Schon Anfang Dezember hatte sich deshalb entlang des Gehwegs in der Hauptstraße eine Wasserlache gebildet, obwohl damals keine Niederschläge zu verzeichnen waren. Genauso war es am Donnerstag, nur diesmal zwischen dem Fußgängerüberweg und dem Anwesen Hauptstraße 23.

Beim Blick auf die Daten der Fernüberwachung im Computer stellten die Bauhofmitarbeiter fest, dass über den Tag der Wasserstand im Kulmainer Hochbehälter deutlich gesunken war. Über die Schieber an der Hauptleitungsstrecken machten sie die Bruchstelle zwischen der Oberbrucker und der Hauptstraße aus. Mit einem Messwagen lokalisierte eine Weidenberger Firma die genaue Leckstelle.
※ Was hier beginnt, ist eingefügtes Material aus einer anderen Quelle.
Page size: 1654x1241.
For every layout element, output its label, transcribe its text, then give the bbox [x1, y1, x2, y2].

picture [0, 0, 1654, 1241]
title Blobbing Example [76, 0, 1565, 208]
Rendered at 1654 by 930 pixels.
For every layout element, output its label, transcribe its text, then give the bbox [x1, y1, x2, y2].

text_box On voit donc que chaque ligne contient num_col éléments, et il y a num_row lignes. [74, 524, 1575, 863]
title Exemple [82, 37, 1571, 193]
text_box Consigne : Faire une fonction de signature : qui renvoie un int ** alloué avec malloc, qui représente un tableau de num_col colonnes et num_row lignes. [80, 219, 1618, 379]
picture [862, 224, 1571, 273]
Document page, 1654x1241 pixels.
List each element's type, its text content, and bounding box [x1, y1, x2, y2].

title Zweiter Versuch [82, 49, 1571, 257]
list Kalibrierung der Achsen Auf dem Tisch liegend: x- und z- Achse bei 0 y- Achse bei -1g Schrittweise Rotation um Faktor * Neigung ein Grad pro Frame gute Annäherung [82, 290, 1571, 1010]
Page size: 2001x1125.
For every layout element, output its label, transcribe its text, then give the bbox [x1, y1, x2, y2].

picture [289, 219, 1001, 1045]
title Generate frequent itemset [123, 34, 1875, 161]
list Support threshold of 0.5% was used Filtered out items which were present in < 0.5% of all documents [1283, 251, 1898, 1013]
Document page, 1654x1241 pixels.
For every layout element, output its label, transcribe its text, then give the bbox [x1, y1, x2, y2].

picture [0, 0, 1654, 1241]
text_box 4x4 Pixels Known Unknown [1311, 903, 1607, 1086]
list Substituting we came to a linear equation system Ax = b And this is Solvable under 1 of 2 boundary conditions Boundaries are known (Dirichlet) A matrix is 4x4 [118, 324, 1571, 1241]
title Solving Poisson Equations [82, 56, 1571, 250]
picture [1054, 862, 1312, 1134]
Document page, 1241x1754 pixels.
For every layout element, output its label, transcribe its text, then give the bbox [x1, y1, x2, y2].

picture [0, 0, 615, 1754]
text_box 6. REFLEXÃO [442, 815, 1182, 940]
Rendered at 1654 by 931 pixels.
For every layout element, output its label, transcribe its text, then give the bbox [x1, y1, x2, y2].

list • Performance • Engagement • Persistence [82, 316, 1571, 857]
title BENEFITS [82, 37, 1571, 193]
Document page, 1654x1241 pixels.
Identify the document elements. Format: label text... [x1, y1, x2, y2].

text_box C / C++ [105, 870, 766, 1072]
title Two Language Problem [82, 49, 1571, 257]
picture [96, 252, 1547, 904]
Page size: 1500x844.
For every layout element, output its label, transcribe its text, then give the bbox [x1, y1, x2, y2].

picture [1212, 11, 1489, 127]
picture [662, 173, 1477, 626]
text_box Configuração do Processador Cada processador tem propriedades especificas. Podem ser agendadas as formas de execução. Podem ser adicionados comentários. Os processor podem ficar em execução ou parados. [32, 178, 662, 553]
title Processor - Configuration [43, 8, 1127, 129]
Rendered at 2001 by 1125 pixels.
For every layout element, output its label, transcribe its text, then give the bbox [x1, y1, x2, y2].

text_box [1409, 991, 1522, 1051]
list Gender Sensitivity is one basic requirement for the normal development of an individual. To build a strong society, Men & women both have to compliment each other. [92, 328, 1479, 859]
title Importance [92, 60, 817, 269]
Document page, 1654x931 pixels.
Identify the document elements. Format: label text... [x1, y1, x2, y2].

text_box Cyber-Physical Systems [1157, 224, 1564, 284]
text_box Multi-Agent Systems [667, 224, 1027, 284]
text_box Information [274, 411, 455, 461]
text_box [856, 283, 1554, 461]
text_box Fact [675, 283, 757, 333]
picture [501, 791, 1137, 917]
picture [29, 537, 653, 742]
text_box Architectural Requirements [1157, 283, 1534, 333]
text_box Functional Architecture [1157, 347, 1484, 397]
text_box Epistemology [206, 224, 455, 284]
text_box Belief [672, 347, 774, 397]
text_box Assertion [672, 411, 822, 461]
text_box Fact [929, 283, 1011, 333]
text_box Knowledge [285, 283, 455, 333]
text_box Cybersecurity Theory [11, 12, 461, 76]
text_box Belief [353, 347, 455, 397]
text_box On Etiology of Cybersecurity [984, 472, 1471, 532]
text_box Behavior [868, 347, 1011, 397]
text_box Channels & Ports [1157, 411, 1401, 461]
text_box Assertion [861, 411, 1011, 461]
Die Hauptleitung wurde am Freitagmorgen im Schadensbereich abgesperrt. Die Wasserversorgung erfolgte ab dann mittels einer Ringleitung über den Höhen- und Kuschweg, den Leitungsverbund zur US-Siedlung und einem Leitungsring in Kulmain, so dass nur wenige Anwesen ohne Trinkwasser waren.

Nach Rücksprache mit der Straßenmeisterei Eschenbach und Landratsamt Tirschenreuth schnitten die Bauhofmitarbeiter die Asphaltdecke auf. Die Firma König aus Pullenreuth stellte Fachkräfte, Bagger und Gerätschaft. Nach dem Ausbaggern zeigte sich ein glatter Bruch der Hauptwasserleitung in 1,6 Meter Tiefe. Dieser wurde mit einer Rohrbruchschelle behoben. Gegen 13 Uhr war dieser Streckenabschnitt in Betrieb. Bis das Loch wieder aufgefüllt und mit einer Kaltasphaltschicht abgedeckt war, regelte eine Ampel den Verkehr.